Unpacking the Minimum Viable Brand

For most people the idea of a Minimum Viable Brand or MVB is a new concept, but for many founders or those in venture communities it is not, so let’s step through this accordingly. It’ll be fun, I promise.

Kaga Bryan
July 31, 2022
5 min read

For most people the idea of a Minimum Viable Brand or MVB is a new concept, but for many founders or those in venture communities it is not, so let’s step through this accordingly. It’ll be fun, I promise.

The idea of the Minimum Viable Product or MVP is more broadly understood than the MVB. It’s been around for roughly 20 years, is commonly known as a major milestone for start-ups and has countless literature written about it. Some of the content on MVP is so widely used that it borders on oversimplification or misapplication, but for the most part the concept and processes involved are well defined, with entire professions now devoted to its development.

Joint position lists
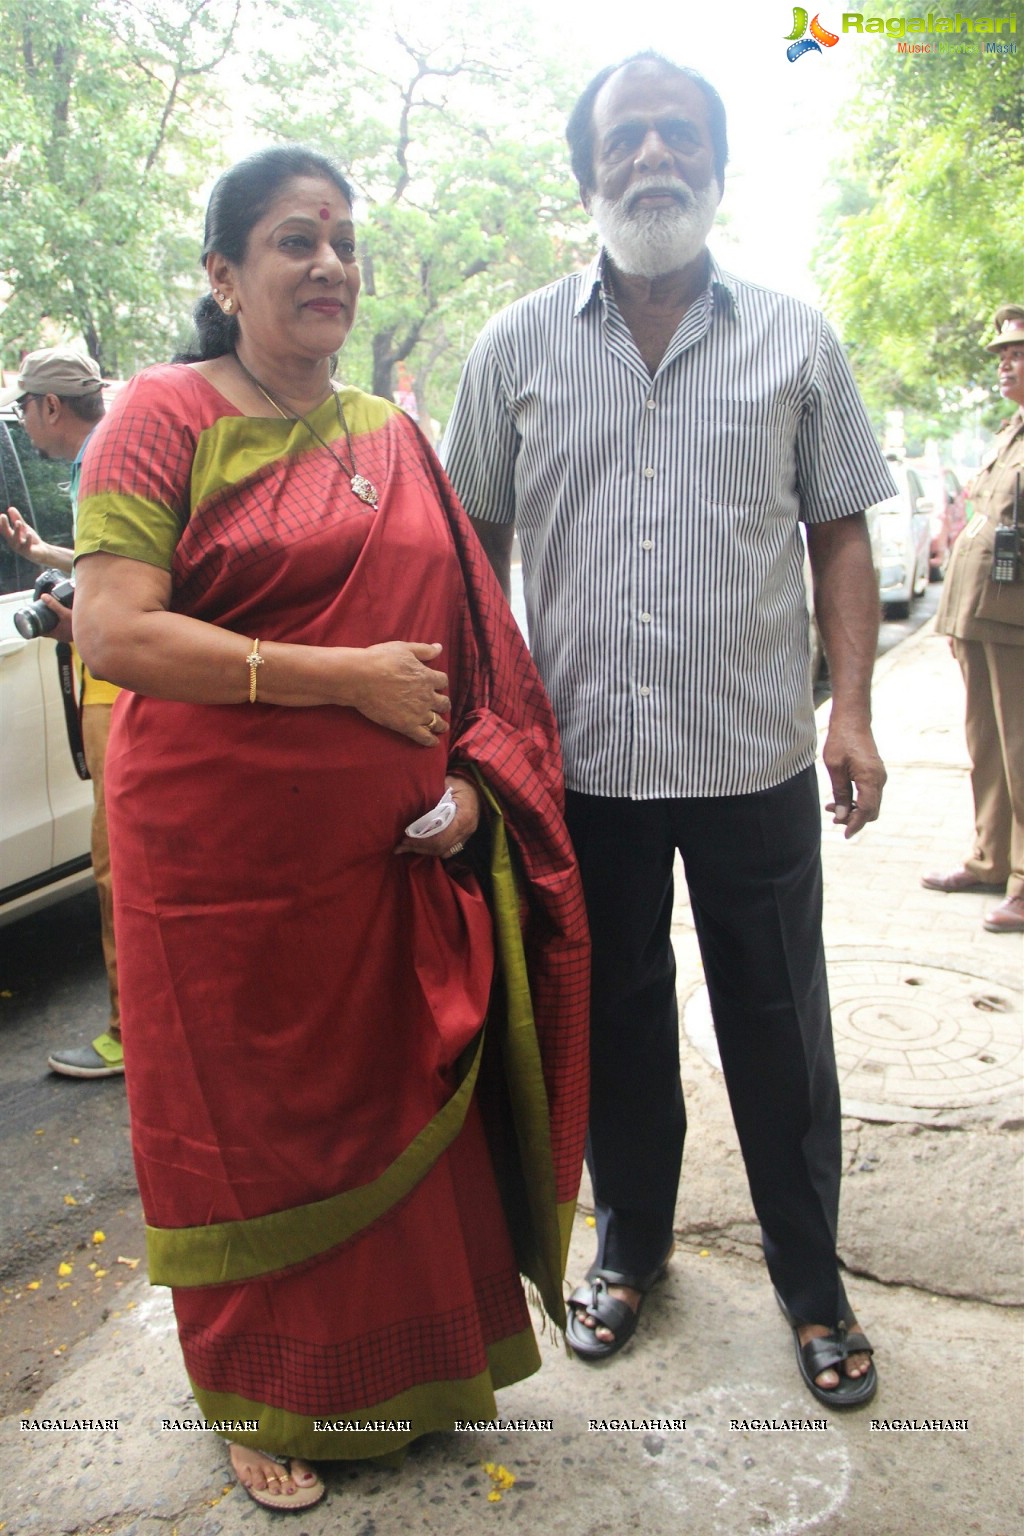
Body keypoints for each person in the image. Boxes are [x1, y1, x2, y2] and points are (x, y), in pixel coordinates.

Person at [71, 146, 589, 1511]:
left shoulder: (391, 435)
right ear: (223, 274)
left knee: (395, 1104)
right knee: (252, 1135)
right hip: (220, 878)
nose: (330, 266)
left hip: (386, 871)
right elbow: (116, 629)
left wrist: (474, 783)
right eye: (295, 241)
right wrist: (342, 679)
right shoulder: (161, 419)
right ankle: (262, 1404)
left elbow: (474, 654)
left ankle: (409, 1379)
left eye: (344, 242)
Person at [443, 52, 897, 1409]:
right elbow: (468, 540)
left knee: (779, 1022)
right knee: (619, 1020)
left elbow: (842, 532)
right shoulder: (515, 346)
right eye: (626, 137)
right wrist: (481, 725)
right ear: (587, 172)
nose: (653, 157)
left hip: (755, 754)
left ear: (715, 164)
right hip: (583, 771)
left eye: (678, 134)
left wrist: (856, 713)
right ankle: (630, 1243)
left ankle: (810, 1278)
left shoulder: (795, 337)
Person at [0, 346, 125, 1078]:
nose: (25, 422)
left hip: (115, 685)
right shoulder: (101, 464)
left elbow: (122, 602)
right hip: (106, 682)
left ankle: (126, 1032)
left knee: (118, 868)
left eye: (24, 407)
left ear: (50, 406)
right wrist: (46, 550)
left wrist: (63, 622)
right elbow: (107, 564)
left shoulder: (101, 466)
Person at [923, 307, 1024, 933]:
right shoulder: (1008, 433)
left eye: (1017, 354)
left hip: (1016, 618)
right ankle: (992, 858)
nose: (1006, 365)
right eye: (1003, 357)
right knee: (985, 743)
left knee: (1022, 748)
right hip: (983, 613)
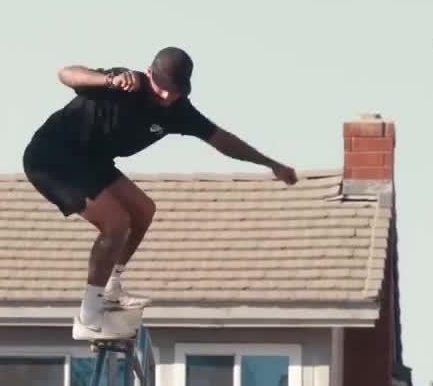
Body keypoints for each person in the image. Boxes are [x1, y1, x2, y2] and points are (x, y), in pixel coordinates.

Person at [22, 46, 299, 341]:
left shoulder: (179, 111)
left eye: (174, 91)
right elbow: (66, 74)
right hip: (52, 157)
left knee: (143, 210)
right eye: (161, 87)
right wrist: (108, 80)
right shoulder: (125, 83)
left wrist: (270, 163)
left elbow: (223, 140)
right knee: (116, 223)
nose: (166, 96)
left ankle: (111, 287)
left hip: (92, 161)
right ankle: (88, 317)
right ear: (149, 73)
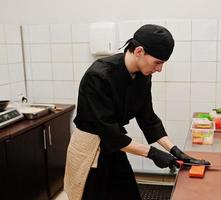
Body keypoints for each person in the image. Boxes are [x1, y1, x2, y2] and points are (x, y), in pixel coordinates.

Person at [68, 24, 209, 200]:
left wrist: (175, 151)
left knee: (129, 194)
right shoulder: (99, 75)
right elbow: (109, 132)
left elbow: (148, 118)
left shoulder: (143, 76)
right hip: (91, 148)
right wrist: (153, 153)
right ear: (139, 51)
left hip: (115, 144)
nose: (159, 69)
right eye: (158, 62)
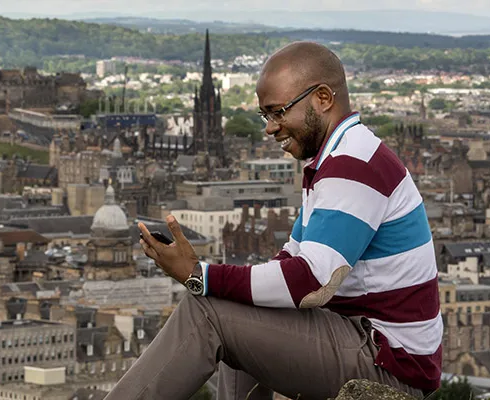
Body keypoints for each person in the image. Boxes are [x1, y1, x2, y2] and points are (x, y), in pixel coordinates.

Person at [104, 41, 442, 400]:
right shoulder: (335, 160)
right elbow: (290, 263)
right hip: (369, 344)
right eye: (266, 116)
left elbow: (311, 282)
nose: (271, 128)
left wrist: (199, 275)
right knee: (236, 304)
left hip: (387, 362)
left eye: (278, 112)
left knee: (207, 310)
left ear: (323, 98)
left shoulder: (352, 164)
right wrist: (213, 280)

*Set of tasks*.
1) Answer these questions from the Minimum Viable Brand article, one answer per line:
(a) What date is given for the article?
(b) For roughly how long has the Minimum Viable Product idea been around?
(c) What is the article's stated reading time?
2) For each statement, decide whether the Minimum Viable Brand article agrees. Answer yes or no, and quote the deciding words.
(a) The Minimum Viable Brand is more broadly understood than the Minimum Viable Product.
(b) Some of the content on the Minimum Viable Product is so widely used that it borders on oversimplification or misapplication.
(c) No profession is devoted to developing the Minimum Viable Product.
3) Write the next part of the Minimum Viable Brand article, picking up after its last sentence.

*Task results*.
1)
(a) July 31, 2022
(b) Roughly 20 years
(c) 5 min

2)
(a) No: "The idea of the Minimum Viable Product or MVP is more broadly understood than the MVB."
(b) Yes: "Some of the content on MVP is so widely used that it borders on oversimplification or misapplication"
(c) No: "with entire professions now devoted to its development."

3)
With that evolution and commonplace acceptance, we thought it made sense to explain why an MVB might just make damn good sense.

MVB? You know me.

To risk stating the obvious, an MVB is not a fully fledged brand. Instead it is a well-considered set of components that constitute an identity that feels legitimate and communicates something clearly.

We’ll talk about the components later, but the idea that a small collection of elements can constitute an effective and compelling identity requires an excellent understanding of what is crucial and what is superfluous.

So at this point we’re not talking about designing livery for your private jet, instead we’re providing answers to fundamental questions such as

  • What makes you different? (Brand framework)
  • What are you called? (Naming)
  • What do you look like? (Visual Identity)
  • What do you sound like? (Vocal identity)

Now you might be thinking that this is the foundations of any brand, but the devil is in what is carefully considered, identified and importantly, excluded. More on that now.

Crafting the MVB

The private jet example above was a joke, but at its core it speaks to 2 fundamental questions we consider in the MVB process:

  • What’s crucial?
  • What allows us bandwidth for change?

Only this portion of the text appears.